Track only Stateful objects and not classes (#827)

zedsdead01 · facebook-github-bot · commit 735bfbcf9038 · 2024-05-10T01:04:00.000-07:00
Summary: Pull Request resolved: #827 `torchtnt.framework.callbacks.meta.model_store_checkpointer.ModelStoreCheckpointer` fails when a checkpointed unit contains an attribute which is a class (not a an object) implementing the `Stateful` interface. This is a typical case when a user specifies a type of an optimizer in an `AutoUnit` which is instantiated later in `AutoUnit.configure_optimizers_and_lr_scheduler`. The specific reason why the checkpointer fails is that this attribute then gets tracked because `isinstance(torch.optim.Optimizer, Stateful)` returns `True`. `MultiStateful` then tries to call `state_dict` on that attribute which fails because the attribute is not an object of a class. Reviewed By: JKSenthil Differential Revision: D57159095 fbshipit-source-id: 9224193f63803fa139c26553ff6090cd6ac9886d
diff --git a/tests/framework/test_app_state_mixin.py b/tests/framework/test_app_state_mixin.py
@@ -20,6 +20,7 @@
 from torchtnt.utils.env import init_from_env
 from torchtnt.utils.lr_scheduler import TLRScheduler
 from torchtnt.utils.prepare_module import FSDPOptimizerWrapper
+from torchtnt.utils.stateful import MultiStateful
 
 
 class Dummy(AppStateMixin):
@@ -32,6 +33,7 @@ def __init__(self) -> None:
             self.optimizer_c, step_size=30, gamma=0.1
         )
         self.grad_scaler_e = torch.cuda.amp.GradScaler()
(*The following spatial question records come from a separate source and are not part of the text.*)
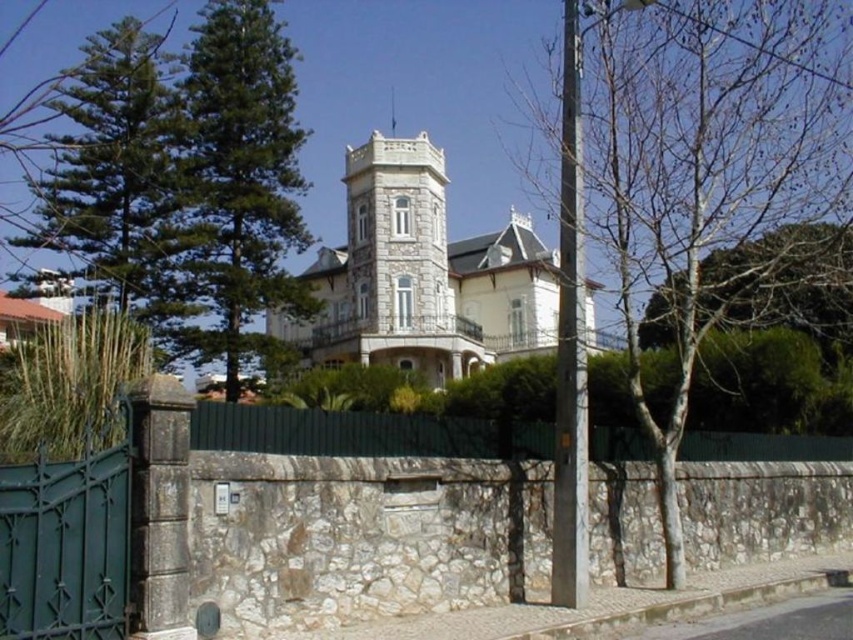
You are a visitor approaching the entrance of the building and see the bare wood tree at center and the green leafy tree at left. Which tree is closer to the entrance?

The bare wood tree at center is closer to the entrance because it is located below the green leafy tree at left, indicating it is positioned in front of it.

You are standing in front of the grand stone building and notice two trees in the scene. Which tree is positioned to the right of the other, the bare wood tree at center or the green leafy tree at left?

The bare wood tree at center is positioned to the right of the green leafy tree at left.

You are a gardener planning to plant a new tree in the yard of the grand stone building. You have two options from the image, the bare wood tree at center and the green leafy tree at left. Which tree has a smaller trunk diameter?

The bare wood tree at center is thinner than the green leafy tree at left, so it has a smaller trunk diameter.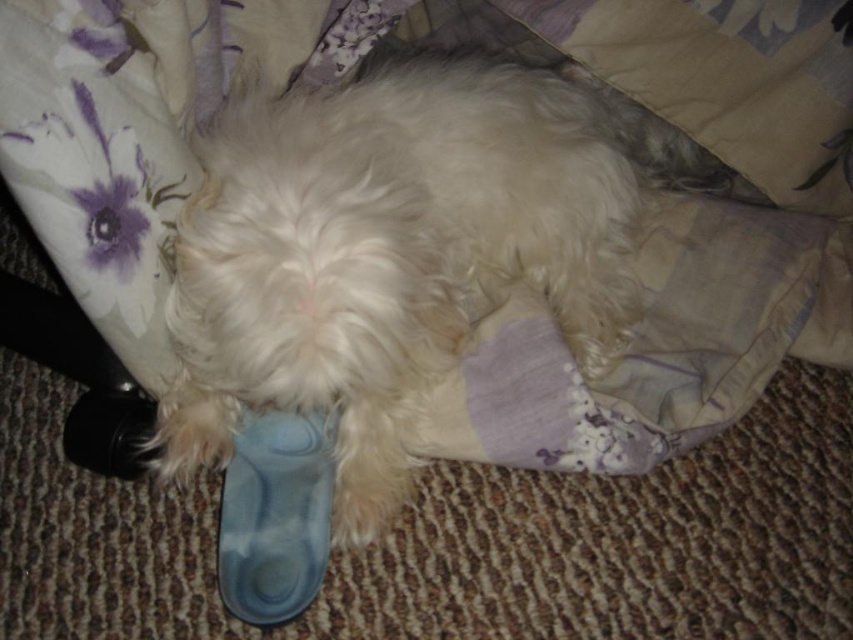
Does white fluffy dog at center have a greater width compared to blue rubber shoe at lower center?

Yes.

From the picture: Who is positioned more to the left, white fluffy dog at center or blue rubber shoe at lower center?

From the viewer's perspective, blue rubber shoe at lower center appears more on the left side.

Which is in front, point (679, 163) or point (305, 506)?

Point (305, 506) is in front.

Identify the location of white fluffy dog at center. This screenshot has height=640, width=853. (399, 248).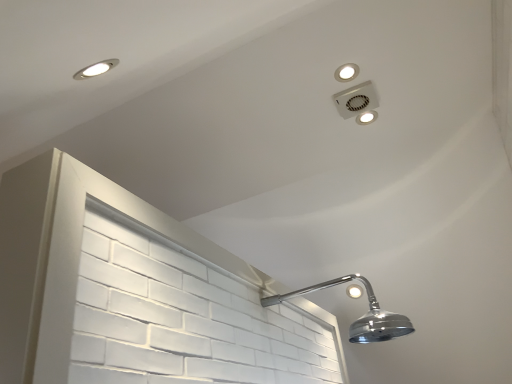
Image resolution: width=512 pixels, height=384 pixels. What do you see at coordinates (346, 72) in the screenshot?
I see `white plastic light fixture at upper center, acting as the 2th dot starting from the right` at bounding box center [346, 72].

In order to face matte white light fixture at upper right, the first dot viewed from the right, should I rotate leftwards or rightwards?

It's best to rotate right around 14.606 degrees.

In order to click on white plastic light fixture at upper center, acting as the 2th dot starting from the right in this screenshot , I will do `click(346, 72)`.

From a real-world perspective, is white plastic light fixture at upper center, which is counted as the 2th dot, starting from the back, positioned above or below white plastic vent at upper right?

Clearly, from a real-world perspective, white plastic light fixture at upper center, which is counted as the 2th dot, starting from the back, is above white plastic vent at upper right.

Is white plastic light fixture at upper center, which is the 1th dot in top-to-bottom order, next to white plastic vent at upper right and touching it?

No, white plastic light fixture at upper center, which is the 1th dot in top-to-bottom order, is not next to white plastic vent at upper right.

In the scene shown: What's the angular difference between white plastic light fixture at upper center, the 1th dot in the front-to-back sequence, and white plastic vent at upper right's facing directions?

They differ by 0.0892 degrees in their facing directions.

Considering the sizes of white plastic light fixture at upper center, which ranks as the 2th dot in bottom-to-top order, and white plastic vent at upper right in the image, is white plastic light fixture at upper center, which ranks as the 2th dot in bottom-to-top order, taller or shorter than white plastic vent at upper right?

In the image, white plastic light fixture at upper center, which ranks as the 2th dot in bottom-to-top order, appears to be shorter than white plastic vent at upper right.

Between white plastic vent at upper right and white plastic light fixture at upper center, the first dot viewed from the left, which one has larger size?

white plastic vent at upper right.

Considering the relative sizes of white plastic vent at upper right and white plastic light fixture at upper center, the 1th dot in the front-to-back sequence, in the image provided, is white plastic vent at upper right thinner than white plastic light fixture at upper center, the 1th dot in the front-to-back sequence,?

No, white plastic vent at upper right is not thinner than white plastic light fixture at upper center, the 1th dot in the front-to-back sequence.

What's the angular difference between white plastic vent at upper right and white plastic light fixture at upper center, which ranks as the 2th dot in bottom-to-top order,'s facing directions?

They differ by 0.0892 degrees in their facing directions.

Is white plastic vent at upper right to the left or to the right of white plastic light fixture at upper center, which is the 1th dot in top-to-bottom order, in the image?

Based on their positions, white plastic vent at upper right is located to the right of white plastic light fixture at upper center, which is the 1th dot in top-to-bottom order.

Where is `dot on the left of matte white light fixture at upper right, which appears as the 1th dot when viewed from the back`? This screenshot has height=384, width=512. dot on the left of matte white light fixture at upper right, which appears as the 1th dot when viewed from the back is located at coordinates (346, 72).

Who is taller, white plastic light fixture at upper center, the 1th dot in the front-to-back sequence, or matte white light fixture at upper right, which ranks as the second dot in top-to-bottom order?

With more height is white plastic light fixture at upper center, the 1th dot in the front-to-back sequence.

How different are the orientations of white plastic light fixture at upper center, which ranks as the 2th dot in bottom-to-top order, and matte white light fixture at upper right, the 1th dot in the bottom-to-top sequence, in degrees?

The angular difference between white plastic light fixture at upper center, which ranks as the 2th dot in bottom-to-top order, and matte white light fixture at upper right, the 1th dot in the bottom-to-top sequence, is 0.00179 degrees.

Is white plastic light fixture at upper center, which is counted as the 2th dot, starting from the back, located outside matte white light fixture at upper right, the second dot when ordered from front to back?

white plastic light fixture at upper center, which is counted as the 2th dot, starting from the back, is positioned outside matte white light fixture at upper right, the second dot when ordered from front to back.

Which is closer, (341, 68) or (367, 115)?

The point (341, 68) is closer.

From the image's perspective, is white plastic vent at upper right positioned above or below matte white light fixture at upper right, which appears as the 1th dot when viewed from the back?

Based on their image positions, white plastic vent at upper right is located above matte white light fixture at upper right, which appears as the 1th dot when viewed from the back.

At what (x,y) coordinates should I click in order to perform the action: click on fixture that appears on the left of matte white light fixture at upper right, the first dot viewed from the right. Please return your answer as a coordinate pair (x, y). This screenshot has width=512, height=384. Looking at the image, I should click on (358, 102).

Is white plastic vent at upper right to the left or to the right of matte white light fixture at upper right, which appears as the 1th dot when viewed from the back, in the image?

white plastic vent at upper right is positioned on matte white light fixture at upper right, which appears as the 1th dot when viewed from the back,'s left side.

Is point (360, 119) positioned in front of point (369, 117)?

No, (360, 119) is further to viewer.

Is the depth of matte white light fixture at upper right, the 1th dot in the bottom-to-top sequence, greater than that of white plastic vent at upper right?

Yes, matte white light fixture at upper right, the 1th dot in the bottom-to-top sequence, is further from the camera.

Is matte white light fixture at upper right, which ranks as the second dot in top-to-bottom order, turned away from white plastic vent at upper right?

That's not correct — matte white light fixture at upper right, which ranks as the second dot in top-to-bottom order, is not looking away from white plastic vent at upper right.

I want to click on the 2nd dot above the white plastic vent at upper right (from a real-world perspective), so click(x=366, y=117).

Consider the image. From the image's perspective, is matte white light fixture at upper right, the 1th dot in the bottom-to-top sequence, on white plastic light fixture at upper center, the first dot viewed from the left?

Actually, matte white light fixture at upper right, the 1th dot in the bottom-to-top sequence, appears below white plastic light fixture at upper center, the first dot viewed from the left, in the image.

In the image, is matte white light fixture at upper right, the second dot when ordered from front to back, on the left side or the right side of white plastic light fixture at upper center, which ranks as the 2th dot in bottom-to-top order?

matte white light fixture at upper right, the second dot when ordered from front to back, is positioned on white plastic light fixture at upper center, which ranks as the 2th dot in bottom-to-top order,'s right side.

Locate an element on the screen. Image resolution: width=512 pixels, height=384 pixels. dot below the white plastic light fixture at upper center, which ranks as the 2th dot in bottom-to-top order (from the image's perspective) is located at coordinates (366, 117).

Is matte white light fixture at upper right, the second dot when ordered from front to back, oriented away from white plastic light fixture at upper center, which is the 1th dot in top-to-bottom order?

matte white light fixture at upper right, the second dot when ordered from front to back, is not turned away from white plastic light fixture at upper center, which is the 1th dot in top-to-bottom order.

Identify the location of fixture below the white plastic light fixture at upper center, acting as the 2th dot starting from the right (from a real-world perspective). This screenshot has height=384, width=512. (358, 102).

Locate an element on the screen. fixture on the right of white plastic light fixture at upper center, the 1th dot in the front-to-back sequence is located at coordinates [358, 102].

From the image, which object appears to be farther from matte white light fixture at upper right, the first dot viewed from the right, white plastic vent at upper right or white plastic light fixture at upper center, the 1th dot in the front-to-back sequence?

white plastic light fixture at upper center, the 1th dot in the front-to-back sequence.

From the image, which object appears to be farther from matte white light fixture at upper right, which is counted as the second dot, starting from the left, white plastic light fixture at upper center, the 1th dot in the front-to-back sequence, or white plastic vent at upper right?

Based on the image, white plastic light fixture at upper center, the 1th dot in the front-to-back sequence, appears to be further to matte white light fixture at upper right, which is counted as the second dot, starting from the left.

Estimate the real-world distances between objects in this image. Which object is closer to white plastic vent at upper right, matte white light fixture at upper right, which is counted as the second dot, starting from the left, or white plastic light fixture at upper center, which is the 1th dot in top-to-bottom order?

matte white light fixture at upper right, which is counted as the second dot, starting from the left, is positioned closer to the anchor white plastic vent at upper right.

Estimate the real-world distances between objects in this image. Which object is closer to white plastic light fixture at upper center, which is counted as the 2th dot, starting from the back, white plastic vent at upper right or matte white light fixture at upper right, the 1th dot in the bottom-to-top sequence?

white plastic vent at upper right is closer to white plastic light fixture at upper center, which is counted as the 2th dot, starting from the back.

Based on their spatial positions, is matte white light fixture at upper right, which appears as the 1th dot when viewed from the back, or white plastic vent at upper right closer to white plastic light fixture at upper center, the 1th dot in the front-to-back sequence?

white plastic vent at upper right.

From the image, which object appears to be nearer to white plastic vent at upper right, white plastic light fixture at upper center, acting as the 2th dot starting from the right, or matte white light fixture at upper right, which appears as the 1th dot when viewed from the back?

matte white light fixture at upper right, which appears as the 1th dot when viewed from the back, is closer to white plastic vent at upper right.

Identify the location of fixture between white plastic light fixture at upper center, the 1th dot in the front-to-back sequence, and matte white light fixture at upper right, which appears as the 1th dot when viewed from the back, in the front-back direction. (358, 102).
+        self.optimizer_class_f = torch.optim.SGD
 
 
 class AppStateMixinTest(unittest.TestCase):
@@ -103,6 +105,15 @@ def test_miscellaneous_stateful(self) -> None:
         # assert that the grad scaler is stored in the app_state
         self.assertEqual(my_unit.app_state()["grad_scaler_e"], my_unit.grad_scaler_e)
 
+        # assert that only stateful class objects are being tracked
+        self.assertFalse("optimizer_class_f" in my_unit.tracked_misc_statefuls())
+
+        multi_stateful = MultiStateful(my_unit.tracked_misc_statefuls())
+        try:
+            _ = multi_stateful.state_dict()
+        except TypeError:
+            self.fail("Not able to get the state dict from my_unit.")
+
         # delete the attribute
         # pyre-fixme[8]: Attribute has type `GradScaler`; used as `None`.
         my_unit.grad_scaler_e = None
diff --git a/torchtnt/framework/unit.py b/torchtnt/framework/unit.py
@@ -7,6 +7,7 @@
 # pyre-strict
 
 
+import inspect
 import logging
 from abc import ABC, abstractmethod
 from typing import Any, cast, Dict, Generic, Iterator, TypeVar, Union
@@ -148,7 +149,7 @@ def __setattr__(self, name: str, value: object) -> None:
                 value,
                 self.__dict__.get("_progress"),
             )
-        elif isinstance(value, Stateful):
+        elif isinstance(value, Stateful) and not inspect.isclass(value):
             self._update_attr(
                 name,
                 value,